EXERCISE TASK. Reproduce the text lines of every record below word for word, leaving the pictures out of your answer.

Data records
________________________________________
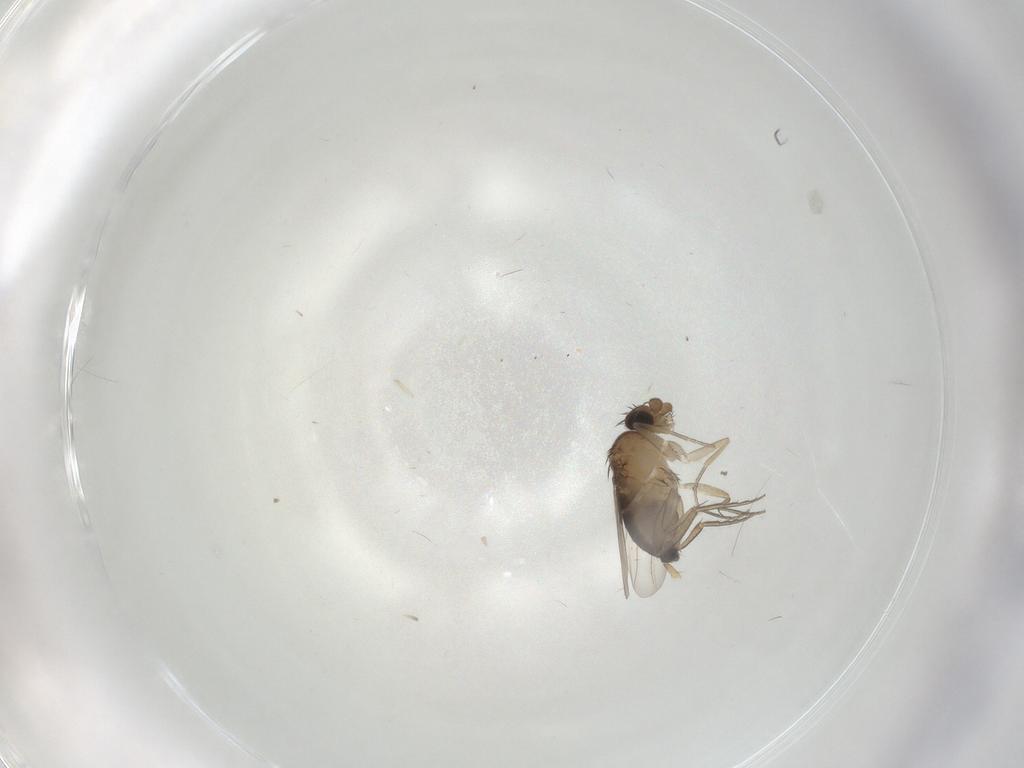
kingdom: Animalia
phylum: Arthropoda
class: Insecta
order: Diptera
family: Phoridae
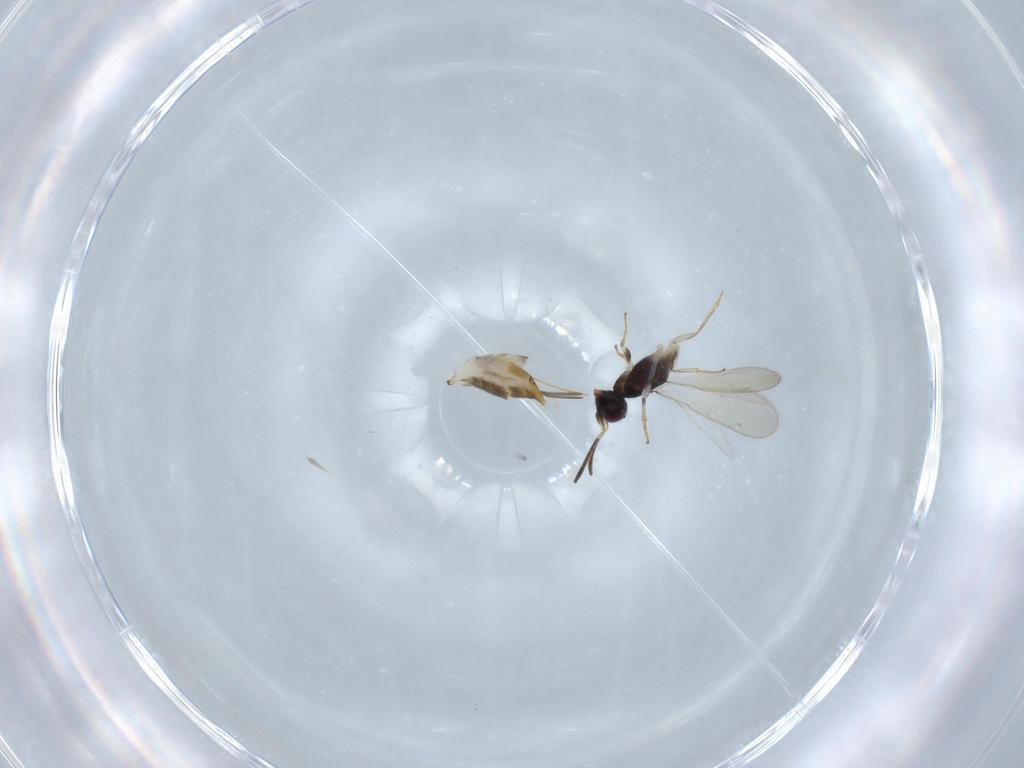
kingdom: Animalia
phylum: Arthropoda
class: Insecta
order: Hymenoptera
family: Eupelmidae
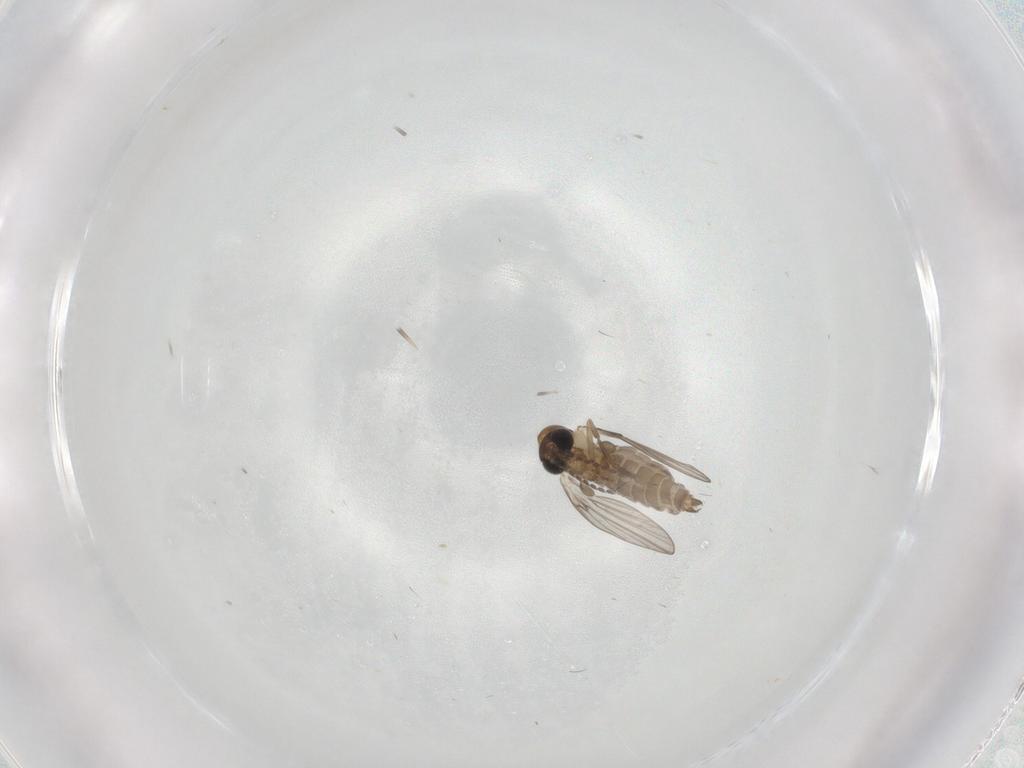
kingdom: Animalia
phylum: Arthropoda
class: Insecta
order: Diptera
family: Psychodidae
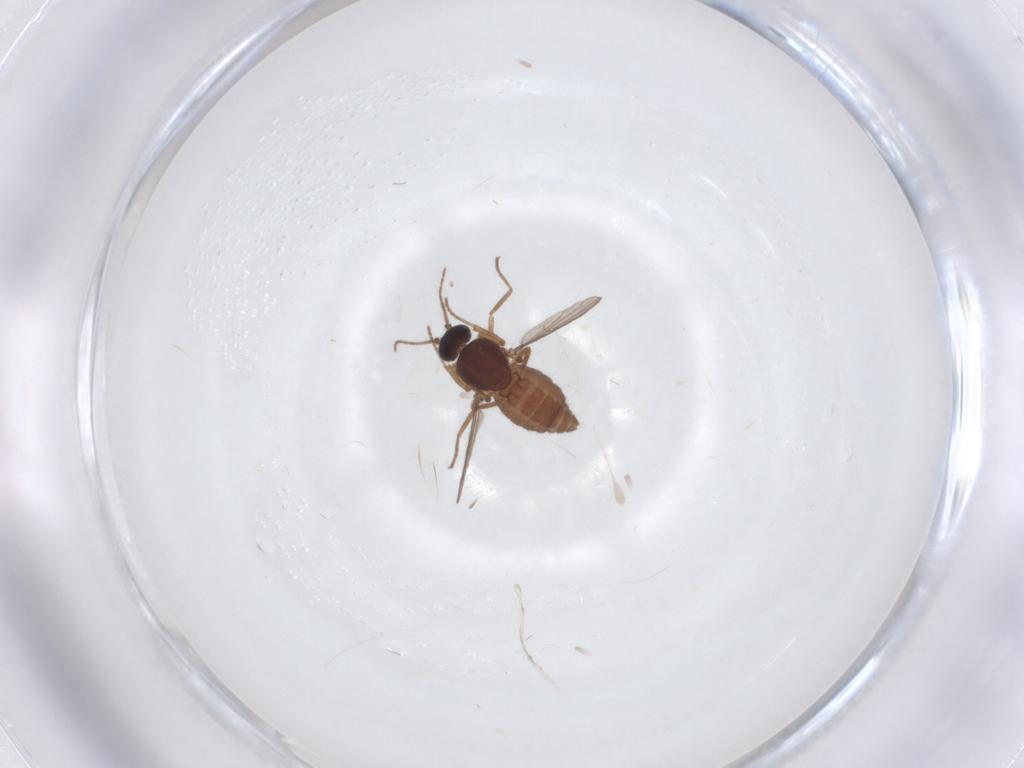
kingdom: Animalia
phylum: Arthropoda
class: Insecta
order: Diptera
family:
________________________________________
RESULT OF THIS EXERCISE.
kingdom: Animalia
phylum: Arthropoda
class: Insecta
order: Diptera
family: Phoridae
kingdom: Animalia
phylum: Arthropoda
class: Insecta
order: Hymenoptera
family: Eupelmidae
kingdom: Animalia
phylum: Arthropoda
class: Insecta
order: Diptera
family: Psychodidae
kingdom: Animalia
phylum: Arthropoda
class: Insecta
order: Diptera
family:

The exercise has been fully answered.